Professionals screened and diagnosed the type and degree of deafness before giving out the hearing aids.

Hopefully, the beneficiaries also got proper training on how to use and take care of the gadgets to get maximum benefits from them.

Philanthropic efforts

Unfortunately experience in this country shows that after the initial excitement generated by such philanthropic efforts, there is often great disappointment and disillusionment by the beneficiaries almost as soon as they go back home.

Hearing aids are delicate gadgets that need careful handling and care and donors, unfortunately, usually do not provide the needed after-service.

Most of those who benefited from the recent exercise come from the rural areas where the only repairman available at the local market deals exclusively with shoes.

Most users are also usually too poor to afford to take care of the gadgets.

It is most likely that the majority of the recent proud owners will abandon them in a few weeks for as small a problem as an expired battery.

The gadgets improve the hearing and speech comprehension of people who have hearing problems that may have resulted from damage to the sensory cells in the inner ear.
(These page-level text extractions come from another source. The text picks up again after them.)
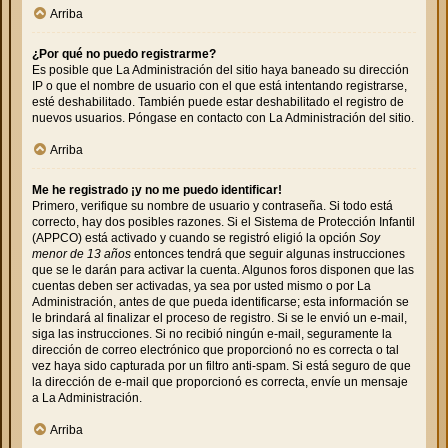
Arriba
¿Por qué no puedo registrarme?
Es posible que La Administración del sitio haya baneado su dirección
IP o que el nombre de usuario con el que está intentando registrarse,
esté deshabilitado. También puede estar deshabilitado el registro de
nuevos usuarios. Póngase en contacto con La Administración del sitio.
Arriba
Me he registrado ¡y no me puedo identificar!
Primero, verifique su nombre de usuario y contraseña. Si todo está
correcto, hay dos posibles razones. Si el Sistema de Protección Infantil
(APPCO) está activado y cuando se registró eligió la opción
Soy
menor de 13 años
entonces tendrá que seguir algunas instrucciones
que se le darán para activar la cuenta. Algunos foros disponen que las
cuentas deben ser activadas, ya sea por usted mismo o por La
Administración, antes de que pueda identificarse; esta información se
le brindará al finalizar el proceso de registro. Si se le envió un e-mail,
siga las instrucciones. Si no recibió ningún e-mail, seguramente la
dirección de correo electrónico que proporcionó no es correcta o tal
vez haya sido capturada por un filtro anti-spam. Si está seguro de que
la dirección de e-mail que proporcionó es correcta, envíe un mensaje
a La Administración.
Arriba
Damage usually occurs from disease, ageing, injury from noise or from medication that went wrong.

But they do not cure deafness, a misconception that is quite prevalent.

A hearing aid is basically an amplifier and the greater the damage the more severe the hearing loss and consequently the greater the hearing aid amplification needed.
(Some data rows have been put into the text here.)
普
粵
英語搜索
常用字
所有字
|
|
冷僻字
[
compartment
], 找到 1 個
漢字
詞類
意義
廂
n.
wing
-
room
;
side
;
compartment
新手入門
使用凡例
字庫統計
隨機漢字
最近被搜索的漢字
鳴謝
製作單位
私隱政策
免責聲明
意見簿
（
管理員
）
There are, however, practical limits to the amount of amplification a hearing aid can provide.

If the inner ear is too damaged even large vibrations will not be converted into neural signs and a hearing aid will be of no practical use.

All hearing aids don’t work the same way and their functioning depends on the electronics fitted.
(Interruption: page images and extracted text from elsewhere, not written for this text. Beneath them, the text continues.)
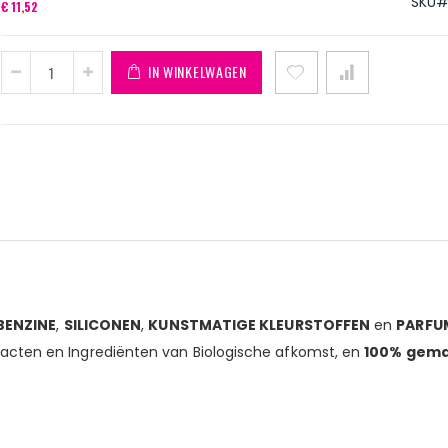
SKU
€ 11,52
IN WINKELWAGEN
n.
BENZINE
,
SILICONEN
,
KUNSTMATIGE KLEURSTOFFEN
en
PARFU
racten en Ingrediënten van Biologische afkomst, en
100% gema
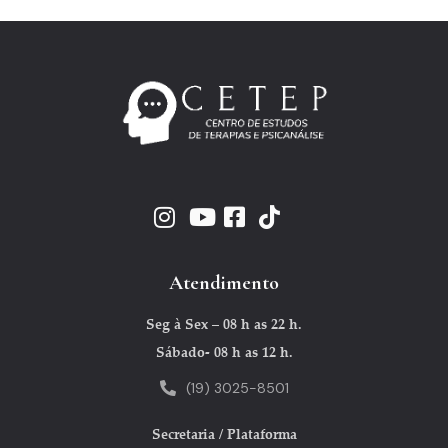
Atendimento
Seg à Sex – 08 h as 22 h.
Sábado- 08 h as 12 h.
(19) 3025-8501
Secretaria / Plataforma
There are two types of electronics— analogue and digital.

Analogue aids convert the sound waves into electrical signals and are custom build to fit the needs of each user.

Analog technology is more basic and therefore more appropriate and cheaper for local use but these days an audiologist can programme the aid using a computer.

Digital aids can be specifically programmed to amplify some sounds more than the others and to focus on sounds coming from a certain direction and shut out all other static.

There are three basic styles of hearing aids which differ by size, their placement on or outside the ear and the degree to which they amplify the sound.

Behind-the-ear (BTE) hearing aids have a hard plastic case worn behind the ear and connected to a plastic ear mould worn inside the ear.

The electronic parts are held in the case behind the ear.

New type small open-fit BTE are fitted with a narrow tube inserted into the ear canal which enables the canal to remain open.

In-the-ear (ITE) hearing aids fit completely inside the ear and are used for mild to severe hearing loss.

Some ITE are fitted with a telecoil, a small magnetic coil that allows users to hear conversations over the telephone.

It also helps people hear in public facilities installed with special sound systems called induction loops.

The technology is not here yet a but in developed countries loop systems are installed in churches, schools, airports and auditoriums and hearing aids users immediately switch on their telecoil when they enter the facilities.

ITE aids should not be fitted to children because the casings will have to be replaced as often as the ear grows.

Canal hearing aids fit into the ear canal and are available in two styles.

In-the-canal (ITC) hearing aid is made to fit the shape and size of the ear canal while a completely-in-canal (CIC) is partially hidden in the ear canal. Both types of canal hearing aids are used for mild to moderately severe hearing loss.

The selection of a hearing aid should be guided by the severity of one’s hearing loss and the ambience and environment in which it will be used.

Price, too, is a key determinant on the quality and the effectiveness of a hearing aid.

A functional basic hearing aid will cost at least Sh8,000 but a state-of-the-art gadget can be upwards of hundreds of thousands of shillings, not counting the cost of maintenance.

Remember. Hearing aids are not a cure for deafness and only work where one has residual hearing.

Profoundly deaf people will not benefit from a hearing aid however technologically advanced it is.